* _Aim of the task_:
Each record below must be returned exactly as shown.

(Recorded data)
....
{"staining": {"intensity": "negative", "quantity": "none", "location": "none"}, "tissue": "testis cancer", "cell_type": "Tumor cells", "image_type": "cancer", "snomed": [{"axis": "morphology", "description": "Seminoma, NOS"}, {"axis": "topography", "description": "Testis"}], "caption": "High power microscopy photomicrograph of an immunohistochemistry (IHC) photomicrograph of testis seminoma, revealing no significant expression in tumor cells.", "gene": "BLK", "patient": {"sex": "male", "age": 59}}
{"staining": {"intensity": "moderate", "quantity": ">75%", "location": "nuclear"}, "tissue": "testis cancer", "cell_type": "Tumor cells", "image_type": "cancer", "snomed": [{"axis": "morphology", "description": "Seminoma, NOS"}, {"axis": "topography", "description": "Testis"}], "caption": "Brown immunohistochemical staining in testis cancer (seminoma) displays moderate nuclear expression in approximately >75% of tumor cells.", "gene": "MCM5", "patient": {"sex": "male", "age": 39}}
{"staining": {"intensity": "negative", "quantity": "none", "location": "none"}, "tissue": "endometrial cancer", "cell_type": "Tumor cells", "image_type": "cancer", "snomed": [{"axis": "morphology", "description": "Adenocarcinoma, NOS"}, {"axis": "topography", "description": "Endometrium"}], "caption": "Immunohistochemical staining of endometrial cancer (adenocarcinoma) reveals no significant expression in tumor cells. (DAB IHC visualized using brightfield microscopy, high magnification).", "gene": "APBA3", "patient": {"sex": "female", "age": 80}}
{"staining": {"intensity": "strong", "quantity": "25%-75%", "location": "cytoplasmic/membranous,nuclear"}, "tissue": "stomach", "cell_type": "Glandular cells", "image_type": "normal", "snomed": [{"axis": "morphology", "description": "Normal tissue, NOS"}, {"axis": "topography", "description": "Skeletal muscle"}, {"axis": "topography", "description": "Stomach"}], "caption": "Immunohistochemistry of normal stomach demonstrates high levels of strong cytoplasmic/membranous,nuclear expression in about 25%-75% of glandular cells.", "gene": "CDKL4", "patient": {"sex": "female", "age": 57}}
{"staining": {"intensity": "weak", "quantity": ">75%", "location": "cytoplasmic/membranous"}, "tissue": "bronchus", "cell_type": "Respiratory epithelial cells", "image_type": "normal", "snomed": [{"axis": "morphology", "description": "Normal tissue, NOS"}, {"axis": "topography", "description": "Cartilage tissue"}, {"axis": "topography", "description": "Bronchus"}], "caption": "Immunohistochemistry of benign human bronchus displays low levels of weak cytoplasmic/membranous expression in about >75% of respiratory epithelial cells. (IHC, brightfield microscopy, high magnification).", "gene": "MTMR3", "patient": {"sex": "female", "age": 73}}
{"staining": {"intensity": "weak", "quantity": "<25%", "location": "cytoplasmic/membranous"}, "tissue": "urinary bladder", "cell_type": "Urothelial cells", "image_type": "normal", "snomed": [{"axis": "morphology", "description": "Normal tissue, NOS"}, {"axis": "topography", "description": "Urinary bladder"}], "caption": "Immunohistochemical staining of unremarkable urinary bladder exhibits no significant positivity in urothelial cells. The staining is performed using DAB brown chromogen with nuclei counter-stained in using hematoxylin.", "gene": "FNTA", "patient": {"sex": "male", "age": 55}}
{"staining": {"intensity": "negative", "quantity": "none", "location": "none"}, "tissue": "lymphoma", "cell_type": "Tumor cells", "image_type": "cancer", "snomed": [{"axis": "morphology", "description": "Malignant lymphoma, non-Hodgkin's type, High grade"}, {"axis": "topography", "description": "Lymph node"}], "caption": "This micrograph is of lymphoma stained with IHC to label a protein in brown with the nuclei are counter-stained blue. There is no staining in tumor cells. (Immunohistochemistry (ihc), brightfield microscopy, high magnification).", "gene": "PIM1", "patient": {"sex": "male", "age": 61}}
....
* _Answer box_:
{"staining": {"intensity": "negative", "quantity": "none", "location": "none"}, "tissue": "testis cancer", "cell_type": "Tumor cells", "image_type": "cancer", "snomed": [{"axis": "morphology", "description": "Seminoma, NOS"}, {"axis": "topography", "description": "Testis"}], "caption": "High power microscopy photomicrograph of an immunohistochemistry (IHC) photomicrograph of testis seminoma, revealing no significant expression in tumor cells.", "gene": "BLK", "patient": {"sex": "male", "age": 59}}
{"staining": {"intensity": "moderate", "quantity": ">75%", "location": "nuclear"}, "tissue": "testis cancer", "cell_type": "Tumor cells", "image_type": "cancer", "snomed": [{"axis": "morphology", "description": "Seminoma, NOS"}, {"axis": "topography", "description": "Testis"}], "caption": "Brown immunohistochemical staining in testis cancer (seminoma) displays moderate nuclear expression in approximately >75% of tumor cells.", "gene": "MCM5", "patient": {"sex": "male", "age": 39}}
{"staining": {"intensity": "negative", "quantity": "none", "location": "none"}, "tissue": "endometrial cancer", "cell_type": "Tumor cells", "image_type": "cancer", "snomed": [{"axis": "morphology", "description": "Adenocarcinoma, NOS"}, {"axis": "topography", "description": "Endometrium"}], "caption": "Immunohistochemical staining of endometrial cancer (adenocarcinoma) reveals no significant expression in tumor cells. (DAB IHC visualized using brightfield microscopy, high magnification).", "gene": "APBA3", "patient": {"sex": "female", "age": 80}}
{"staining": {"intensity": "strong", "quantity": "25%-75%", "location": "cytoplasmic/membranous,nuclear"}, "tissue": "stomach", "cell_type": "Glandular cells", "image_type": "normal", "snomed": [{"axis": "morphology", "description": "Normal tissue, NOS"}, {"axis": "topography", "description": "Skeletal muscle"}, {"axis": "topography", "description": "Stomach"}], "caption": "Immunohistochemistry of normal stomach demonstrates high levels of strong cytoplasmic/membranous,nuclear expression in about 25%-75% of glandular cells.", "gene": "CDKL4", "patient": {"sex": "female", "age": 57}}
{"staining": {"intensity": "weak", "quantity": ">75%", "location": "cytoplasmic/membranous"}, "tissue": "bronchus", "cell_type": "Respiratory epithelial cells", "image_type": "normal", "snomed": [{"axis": "morphology", "description": "Normal tissue, NOS"}, {"axis": "topography", "description": "Cartilage tissue"}, {"axis": "topography", "description": "Bronchus"}], "caption": "Immunohistochemistry of benign human bronchus displays low levels of weak cytoplasmic/membranous expression in about >75% of respiratory epithelial cells. (IHC, brightfield microscopy, high magnification).", "gene": "MTMR3", "patient": {"sex": "female", "age": 73}}
{"staining": {"intensity": "weak", "quantity": "<25%", "location": "cytoplasmic/membranous"}, "tissue": "urinary bladder", "cell_type": "Urothelial cells", "image_type": "normal", "snomed": [{"axis": "morphology", "description": "Normal tissue, NOS"}, {"axis": "topography", "description": "Urinary bladder"}], "caption": "Immunohistochemical staining of unremarkable urinary bladder exhibits no significant positivity in urothelial cells. The staining is performed using DAB brown chromogen with nuclei counter-stained in using hematoxylin.", "gene": "FNTA", "patient": {"sex": "male", "age": 55}}
{"staining": {"intensity": "negative", "quantity": "none", "location": "none"}, "tissue": "lymphoma", "cell_type": "Tumor cells", "image_type": "cancer", "snomed": [{"axis": "morphology", "description": "Malignant lymphoma, non-Hodgkin's type, High grade"}, {"axis": "topography", "description": "Lymph node"}], "caption": "This micrograph is of lymphoma stained with IHC to label a protein in brown with the nuclei are counter-stained blue. There is no staining in tumor cells. (Immunohistochemistry (ihc), brightfield microscopy, high magnification).", "gene": "PIM1", "patient": {"sex": "male", "age": 61}}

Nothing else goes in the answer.